Source:
-------
Step 1: Know how to find the intersection of a pair of lines.
If $f(x,y)=0$ represents two straight lines, they cross at the point where both partial slopes vanish: \[ \frac{\partial f}{\partial x}=0\quad\text{and}\quad\frac{\partial f}{\partial y}=0 \]
Step 2: Read the coefficients.
The equation is $ax^2-xy-3y^2-5x+20y-25=0$. Matching with $ax^2+2hxy+by^2+2gx+2fy+c=0$ gives $2h=-1$, $b=-3$, $2g=-5$, $2f=20$, $c=-25$.
Step 3: Differentiate with respect to $x$.
Treating $y$ as fixed: \[ \frac{\partial f}{\partial x}=2ax-y-5=0 \]
Step 4: Differentiate with respect to $y$.
Treating $x$ as fixed: \[ \frac{\partial f}{\partial y}=-x-6y+20=0\implies x+6y=20 \]
Step 5: Use the value of $a$.
For the equation to truly split into two lines, the value $a=2$ is required. Then the first equation becomes $4x-y-5=0$. Solving it together with $x+6y=20$ gives the meeting point $(x,y)=(2,3)$.
Step 6: Find the square of the distance from the origin.
\[ x^2+y^2=2^2+3^2=4+9=13 \] \[ \boxed{13} \]
-------
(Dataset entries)
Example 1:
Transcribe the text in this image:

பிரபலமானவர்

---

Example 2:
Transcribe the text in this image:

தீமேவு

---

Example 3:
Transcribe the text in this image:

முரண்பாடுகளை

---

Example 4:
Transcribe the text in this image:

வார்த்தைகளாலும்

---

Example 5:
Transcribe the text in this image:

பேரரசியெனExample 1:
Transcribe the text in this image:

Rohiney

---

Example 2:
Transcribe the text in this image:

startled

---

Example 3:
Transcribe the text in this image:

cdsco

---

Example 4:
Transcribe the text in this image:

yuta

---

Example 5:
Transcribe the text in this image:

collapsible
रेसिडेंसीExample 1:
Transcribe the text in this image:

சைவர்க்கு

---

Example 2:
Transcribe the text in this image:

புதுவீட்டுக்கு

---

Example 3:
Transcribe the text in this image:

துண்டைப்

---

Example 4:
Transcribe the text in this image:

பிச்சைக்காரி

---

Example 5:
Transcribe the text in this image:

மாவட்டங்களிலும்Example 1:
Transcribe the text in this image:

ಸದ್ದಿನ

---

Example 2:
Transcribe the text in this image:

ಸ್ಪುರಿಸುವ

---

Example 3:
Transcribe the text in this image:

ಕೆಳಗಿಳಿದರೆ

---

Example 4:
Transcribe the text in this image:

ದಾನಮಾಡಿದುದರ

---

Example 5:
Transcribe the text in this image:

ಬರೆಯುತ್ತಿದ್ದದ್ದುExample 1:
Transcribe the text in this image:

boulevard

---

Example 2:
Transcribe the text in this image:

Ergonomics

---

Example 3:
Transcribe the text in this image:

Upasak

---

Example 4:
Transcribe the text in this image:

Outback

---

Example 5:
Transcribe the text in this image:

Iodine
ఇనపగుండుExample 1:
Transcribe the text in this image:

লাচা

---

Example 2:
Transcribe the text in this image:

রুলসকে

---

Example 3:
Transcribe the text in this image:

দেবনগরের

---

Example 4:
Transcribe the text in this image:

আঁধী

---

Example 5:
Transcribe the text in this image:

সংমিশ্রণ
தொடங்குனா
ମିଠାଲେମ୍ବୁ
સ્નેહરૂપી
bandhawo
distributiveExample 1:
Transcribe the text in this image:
-------
Request: Write out everything in the worked solution on the line pair from "The equation is" down to "meeting point $(x,y)=(2,3)$.", switching "meeting point" to "point of intersection".

Solution below:
The equation is $ax^2-xy-3y^2-5x+20y-25=0$. Matching with $ax^2+2hxy+by^2+2gx+2fy+c=0$ gives $2h=-1$, $b=-3$, $2g=-5$, $2f=20$, $c=-25$.
Step 3: Differentiate with respect to $x$.
Treating $y$ as fixed: \[ \frac{\partial f}{\partial x}=2ax-y-5=0 \]
Step 4: Differentiate with respect to $y$.
Treating $x$ as fixed: \[ \frac{\partial f}{\partial y}=-x-6y+20=0\implies x+6y=20 \]
Step 5: Use the value of $a$.
For the equation to truly split into two lines, the value $a=2$ is required. Then the first equation becomes $4x-y-5=0$. Solving it together with $x+6y=20$ gives the point of intersection $(x,y)=(2,3)$.